Dilekçede, "Şüphelilerin eylemleri açıktır. Aldıkları bilgileri değerlendirmiş olsalardı, aldıkları bilgiler çerçevesinde "uyarı" ya da yasadan kaynaklanan görevlerini yerine getirerek önlem almış olsalardı Hrant Dink'in öldürülmesine engel olacaklardı. Olmadılar. O halde eylemleri ihmal yoluyla insan öldürmedir. Kasten insan öldürme eylemini ihmali davranışla işlemişlerdir. Şüpheliler olayları kendi akışına terk etmişlerdir. Aldıkları bilgiler çerçevesinde Hrant Dink'in öldürüleceğini bilmektedirler. Bu konuda bir şey yapmak yerine yapmamak konusunda iradeleri bulunduğu çok açıktır. Savcılığınızın yapması gereken tek şey, şüphelilerin, Hrant Dink'i katleden terör örgütünün üyesi olma suçlamasıyla yargılanan faillerle ilişkileri olup olmadığını, faillere yardım edip etmediklerini ortaya çıkarmak ve bu cinayetle ilgili tüm şüpheleri aydınlatmaktır." ifadeleri yer aldı.
Ergenekon davası tutuklu sanığı Prof. Dr. Mehmet Haberal'ın tahliye edilebileceği yönündeki raporun saklanmasına ilişkin soruşturmada Enstitü Müdürü Erhan Kansız'ın tutuklandığı hatırlatılan dilekçede, 'örgüte yardım etmek' iddiasıyla verilen tutuklama kararının emsal teşkil ettiğini savundu.

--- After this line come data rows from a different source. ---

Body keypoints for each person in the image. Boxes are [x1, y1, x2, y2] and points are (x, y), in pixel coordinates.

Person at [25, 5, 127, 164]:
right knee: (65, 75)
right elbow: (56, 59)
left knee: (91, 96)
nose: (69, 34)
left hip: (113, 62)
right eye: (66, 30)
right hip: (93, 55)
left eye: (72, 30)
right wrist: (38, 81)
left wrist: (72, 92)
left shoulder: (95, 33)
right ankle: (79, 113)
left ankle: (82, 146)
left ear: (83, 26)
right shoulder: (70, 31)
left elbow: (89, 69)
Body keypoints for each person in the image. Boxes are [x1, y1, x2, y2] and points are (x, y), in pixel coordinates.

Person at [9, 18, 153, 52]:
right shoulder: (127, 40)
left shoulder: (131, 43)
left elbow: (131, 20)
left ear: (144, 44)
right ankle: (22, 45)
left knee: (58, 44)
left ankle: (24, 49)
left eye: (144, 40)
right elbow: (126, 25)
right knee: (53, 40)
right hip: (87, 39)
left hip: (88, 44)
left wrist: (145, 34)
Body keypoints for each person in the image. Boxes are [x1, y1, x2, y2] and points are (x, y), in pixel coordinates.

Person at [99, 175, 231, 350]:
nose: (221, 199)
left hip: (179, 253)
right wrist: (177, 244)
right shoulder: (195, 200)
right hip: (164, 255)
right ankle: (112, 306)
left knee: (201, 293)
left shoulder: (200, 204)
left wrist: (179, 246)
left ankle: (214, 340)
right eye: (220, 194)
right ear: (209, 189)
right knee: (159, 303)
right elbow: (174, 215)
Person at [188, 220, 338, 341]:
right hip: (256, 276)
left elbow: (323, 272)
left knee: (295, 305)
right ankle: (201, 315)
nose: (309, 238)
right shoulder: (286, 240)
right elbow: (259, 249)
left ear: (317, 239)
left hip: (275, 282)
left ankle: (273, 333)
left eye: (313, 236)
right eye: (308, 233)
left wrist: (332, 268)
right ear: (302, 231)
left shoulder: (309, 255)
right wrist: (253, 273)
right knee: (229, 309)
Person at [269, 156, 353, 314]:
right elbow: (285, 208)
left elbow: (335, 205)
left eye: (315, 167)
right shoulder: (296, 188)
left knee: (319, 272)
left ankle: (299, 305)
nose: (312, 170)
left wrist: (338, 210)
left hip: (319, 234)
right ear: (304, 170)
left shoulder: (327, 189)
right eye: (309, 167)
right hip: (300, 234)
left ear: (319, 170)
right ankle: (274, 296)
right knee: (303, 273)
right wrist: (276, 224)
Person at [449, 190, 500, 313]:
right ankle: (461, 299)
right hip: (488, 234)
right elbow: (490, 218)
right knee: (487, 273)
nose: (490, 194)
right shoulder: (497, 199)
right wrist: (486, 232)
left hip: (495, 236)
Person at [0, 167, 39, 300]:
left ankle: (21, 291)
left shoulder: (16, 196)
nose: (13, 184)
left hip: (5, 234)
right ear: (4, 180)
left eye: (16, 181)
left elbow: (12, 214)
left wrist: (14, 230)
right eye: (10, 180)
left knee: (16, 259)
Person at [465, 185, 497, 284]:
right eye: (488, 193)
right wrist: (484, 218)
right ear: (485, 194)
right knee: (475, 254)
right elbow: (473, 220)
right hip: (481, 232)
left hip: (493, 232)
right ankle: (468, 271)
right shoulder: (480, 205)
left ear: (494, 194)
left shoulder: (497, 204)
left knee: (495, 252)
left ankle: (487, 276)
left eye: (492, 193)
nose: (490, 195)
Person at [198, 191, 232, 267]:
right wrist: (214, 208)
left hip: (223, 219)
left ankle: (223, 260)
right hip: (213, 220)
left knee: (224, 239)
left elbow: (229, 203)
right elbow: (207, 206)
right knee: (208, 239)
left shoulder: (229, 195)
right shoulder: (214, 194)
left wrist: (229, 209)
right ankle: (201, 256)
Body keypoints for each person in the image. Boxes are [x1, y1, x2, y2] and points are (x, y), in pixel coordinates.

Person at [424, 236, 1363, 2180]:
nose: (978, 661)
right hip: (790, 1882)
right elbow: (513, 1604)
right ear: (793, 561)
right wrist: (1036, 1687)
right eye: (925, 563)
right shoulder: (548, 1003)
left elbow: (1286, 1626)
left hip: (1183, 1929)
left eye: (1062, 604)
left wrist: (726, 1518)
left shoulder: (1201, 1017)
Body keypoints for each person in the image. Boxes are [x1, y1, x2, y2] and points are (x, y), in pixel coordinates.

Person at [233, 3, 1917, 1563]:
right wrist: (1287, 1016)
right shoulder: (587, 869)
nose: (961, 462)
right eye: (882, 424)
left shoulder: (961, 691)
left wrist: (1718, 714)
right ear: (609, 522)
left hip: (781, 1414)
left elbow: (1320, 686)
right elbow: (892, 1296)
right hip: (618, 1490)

Dilekçede, Kamu Güvenliği Müsteşarı olan dönemin İstanbul Valisi Muammer Güler, Eski Emniyet İstihbarat Daire Başkanı Ramazan Akyürek, Osmaniye Valisi olan dönemin İstanbul Emniyet Müdürü Celalettin Cerrah, İstanbul Emniyet Müdürlüğü Eski İstihbarat Şube Müdürü Ahmet İlhan Güler, dönemin Trabzon Emniyet Müdürü Reşat Altay, dönemin Trabzon Alay Komutanı Albay Ali Öz, dönemin Trabzon Jandarma İstihbarat Şube Müdürü Binbaşı Metin Yıldız'ın da aralarında olduğu 30'un üzerinde kamu görevlisi hakkında soruşturma yapılarak cezalandırılmaları istendi.